### Problem to work on
Once you find the line with "499 728 93.50" in the entries below, return exactly every line from it through the line with "206 626 6.38".

[Collected data entries]
=== Section Start ===

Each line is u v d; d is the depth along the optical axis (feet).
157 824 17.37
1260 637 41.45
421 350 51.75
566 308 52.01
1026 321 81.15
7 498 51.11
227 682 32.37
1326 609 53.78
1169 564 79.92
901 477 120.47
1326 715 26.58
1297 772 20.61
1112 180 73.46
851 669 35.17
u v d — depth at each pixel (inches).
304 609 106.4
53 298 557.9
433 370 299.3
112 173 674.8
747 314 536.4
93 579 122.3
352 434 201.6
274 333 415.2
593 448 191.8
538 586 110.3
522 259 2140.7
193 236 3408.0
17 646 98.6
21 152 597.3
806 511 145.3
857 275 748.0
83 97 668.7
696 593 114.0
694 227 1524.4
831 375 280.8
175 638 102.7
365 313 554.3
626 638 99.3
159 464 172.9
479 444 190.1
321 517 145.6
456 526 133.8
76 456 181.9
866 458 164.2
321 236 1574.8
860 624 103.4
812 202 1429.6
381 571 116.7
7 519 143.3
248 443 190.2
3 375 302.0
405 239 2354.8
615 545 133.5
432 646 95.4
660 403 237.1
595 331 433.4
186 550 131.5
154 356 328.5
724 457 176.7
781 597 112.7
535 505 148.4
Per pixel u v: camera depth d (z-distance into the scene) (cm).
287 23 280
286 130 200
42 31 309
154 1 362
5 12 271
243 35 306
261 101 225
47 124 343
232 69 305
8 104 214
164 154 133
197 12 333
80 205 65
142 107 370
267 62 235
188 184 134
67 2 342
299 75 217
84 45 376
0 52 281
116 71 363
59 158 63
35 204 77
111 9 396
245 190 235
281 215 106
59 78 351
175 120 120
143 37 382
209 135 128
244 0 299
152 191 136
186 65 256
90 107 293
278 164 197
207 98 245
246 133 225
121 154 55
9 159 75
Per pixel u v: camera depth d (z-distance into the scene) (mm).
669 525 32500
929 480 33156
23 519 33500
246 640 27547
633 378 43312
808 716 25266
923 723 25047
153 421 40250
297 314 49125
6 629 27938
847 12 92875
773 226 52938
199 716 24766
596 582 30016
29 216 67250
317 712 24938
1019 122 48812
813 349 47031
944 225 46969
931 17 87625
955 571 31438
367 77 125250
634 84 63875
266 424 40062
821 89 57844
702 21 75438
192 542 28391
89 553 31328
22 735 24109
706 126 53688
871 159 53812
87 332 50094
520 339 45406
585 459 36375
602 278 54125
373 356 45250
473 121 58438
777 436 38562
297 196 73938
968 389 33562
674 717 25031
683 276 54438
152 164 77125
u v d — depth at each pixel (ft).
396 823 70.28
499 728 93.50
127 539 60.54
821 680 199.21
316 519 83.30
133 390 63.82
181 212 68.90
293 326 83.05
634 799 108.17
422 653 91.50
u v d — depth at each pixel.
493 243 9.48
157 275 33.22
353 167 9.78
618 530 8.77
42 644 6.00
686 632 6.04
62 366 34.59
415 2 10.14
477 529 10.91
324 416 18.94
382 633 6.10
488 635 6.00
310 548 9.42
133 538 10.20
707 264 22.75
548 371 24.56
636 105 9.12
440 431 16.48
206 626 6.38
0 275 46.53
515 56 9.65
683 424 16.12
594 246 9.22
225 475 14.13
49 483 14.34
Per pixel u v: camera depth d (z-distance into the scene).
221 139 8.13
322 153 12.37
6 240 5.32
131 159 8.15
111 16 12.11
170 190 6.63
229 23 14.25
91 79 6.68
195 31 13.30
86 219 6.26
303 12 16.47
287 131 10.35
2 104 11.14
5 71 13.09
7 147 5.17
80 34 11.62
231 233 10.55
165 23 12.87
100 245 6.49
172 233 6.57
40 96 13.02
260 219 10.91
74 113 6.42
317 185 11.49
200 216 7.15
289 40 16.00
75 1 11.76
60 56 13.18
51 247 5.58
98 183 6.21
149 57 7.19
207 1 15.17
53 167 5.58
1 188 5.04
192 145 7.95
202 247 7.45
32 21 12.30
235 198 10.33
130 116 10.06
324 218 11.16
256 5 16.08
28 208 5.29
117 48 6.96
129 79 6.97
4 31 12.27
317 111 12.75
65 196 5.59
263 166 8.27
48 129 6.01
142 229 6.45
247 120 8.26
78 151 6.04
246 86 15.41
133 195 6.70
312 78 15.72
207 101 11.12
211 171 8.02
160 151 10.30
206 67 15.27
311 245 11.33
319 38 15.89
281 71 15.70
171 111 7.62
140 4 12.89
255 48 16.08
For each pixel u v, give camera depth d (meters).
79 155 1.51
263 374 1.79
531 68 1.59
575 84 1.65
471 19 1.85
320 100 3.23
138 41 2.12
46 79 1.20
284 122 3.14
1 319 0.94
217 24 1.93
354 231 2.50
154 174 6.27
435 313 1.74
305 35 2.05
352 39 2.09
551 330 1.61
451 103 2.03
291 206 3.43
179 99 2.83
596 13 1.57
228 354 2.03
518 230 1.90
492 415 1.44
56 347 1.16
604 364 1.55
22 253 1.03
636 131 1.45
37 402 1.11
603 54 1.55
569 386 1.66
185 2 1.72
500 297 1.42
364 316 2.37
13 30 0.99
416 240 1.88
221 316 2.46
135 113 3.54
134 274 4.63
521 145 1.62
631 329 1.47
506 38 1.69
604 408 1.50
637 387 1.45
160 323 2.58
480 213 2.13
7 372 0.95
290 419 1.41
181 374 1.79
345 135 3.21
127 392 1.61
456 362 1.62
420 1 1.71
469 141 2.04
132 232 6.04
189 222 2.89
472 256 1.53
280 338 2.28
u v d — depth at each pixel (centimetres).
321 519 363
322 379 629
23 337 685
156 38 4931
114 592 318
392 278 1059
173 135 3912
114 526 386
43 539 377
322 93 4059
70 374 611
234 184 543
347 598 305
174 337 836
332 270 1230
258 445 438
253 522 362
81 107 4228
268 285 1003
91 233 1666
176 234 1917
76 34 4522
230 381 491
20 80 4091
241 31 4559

=== Section End ===

### Answer space
499 728 93.50
127 539 60.54
821 680 199.21
316 519 83.30
133 390 63.82
181 212 68.90
293 326 83.05
634 799 108.17
422 653 91.50
u v d — depth at each pixel.
493 243 9.48
157 275 33.22
353 167 9.78
618 530 8.77
42 644 6.00
686 632 6.04
62 366 34.59
415 2 10.14
477 529 10.91
324 416 18.94
382 633 6.10
488 635 6.00
310 548 9.42
133 538 10.20
707 264 22.75
548 371 24.56
636 105 9.12
440 431 16.48
206 626 6.38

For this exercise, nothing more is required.